The XPath 1.0 specification said that attributes were not included in the
result of the following axis. I see no reason to change that.
Michael Kay
_____
From: Jerome Simeon [mailto:simeon@us.ibm.com]
Sent: 10 March 2004 14:11
To: Michael Kay
Cc: 'Jan Hidders'; 'Jan Paredaens'; 'Mary Fernandez'; 'Philippe Michiels';
www-ql@w3.org
Subject: RE: XQuey
Shouldn't it also contains some attributes nodes from the same element which
are
considered (by that implementation) to be after that attribute node to be in
document order?
For instance,
let $x := <a b="1" c="2"/> return
$x/@b/following::node()
may return either () or the attribute 'c', depending on how the
implementation deals with
document order?
- Jerome
"Michael Kay" <mhk@mhk.me.uk>
03/10/2004 05:21 AM
To
"'Mary Fernandez'" <mff@research.att.com>, "'Jan Paredaens'"
<Jan.Paredaens@ua.ac.be>
cc
Jerome Simeon/Watson/IBM@IBMUS, <www-ql@w3.org>, "'Jan Hidders'"

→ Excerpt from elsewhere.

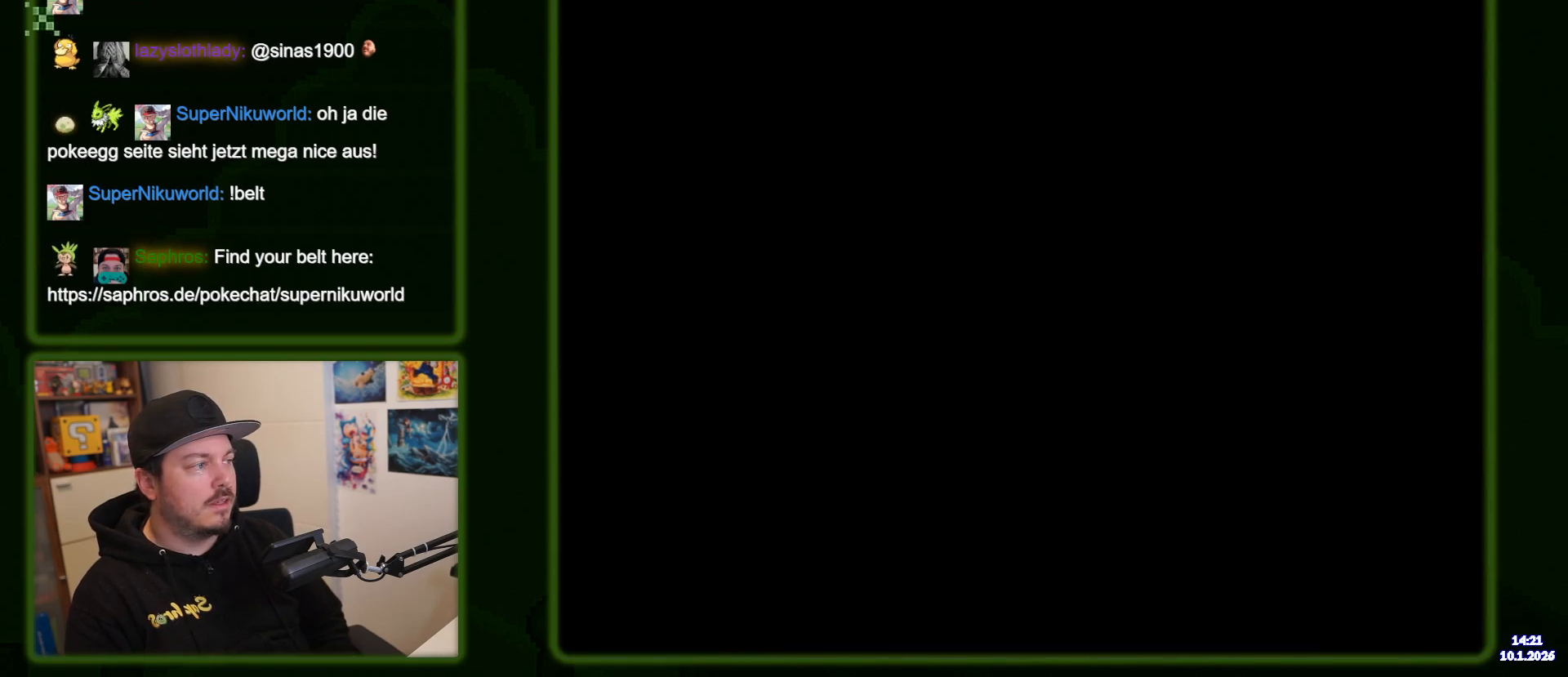
{"buttons": ["Y"], "events": []}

<jan.hidders@ua.ac.be>, "'Philippe Michiels'" <philippe.michiels@ua.ac.be>
Subject
RE: XQuey
# I agree that the prose and formal meanings of the following expression
# conflict, but I believe the formal semantics is the correct one, i.e.,
#
# $x/@attr/following::node() = ()
#
The XPath 1.0 definition is:
"the following axis contains all nodes in the same document as the context
node that are after the context node in document order, excluding any
descendants and excluding attribute nodes and namespace nodes"
(The accepted meaning of "any descendants" is "descendants of the context
node", while the accepted meaning of "attribute nodes and namespace nodes"
is "all attribute and namespace nodes")
This definition means that the following axis, starting at an attribute,
includes the children of the element containing that attribute.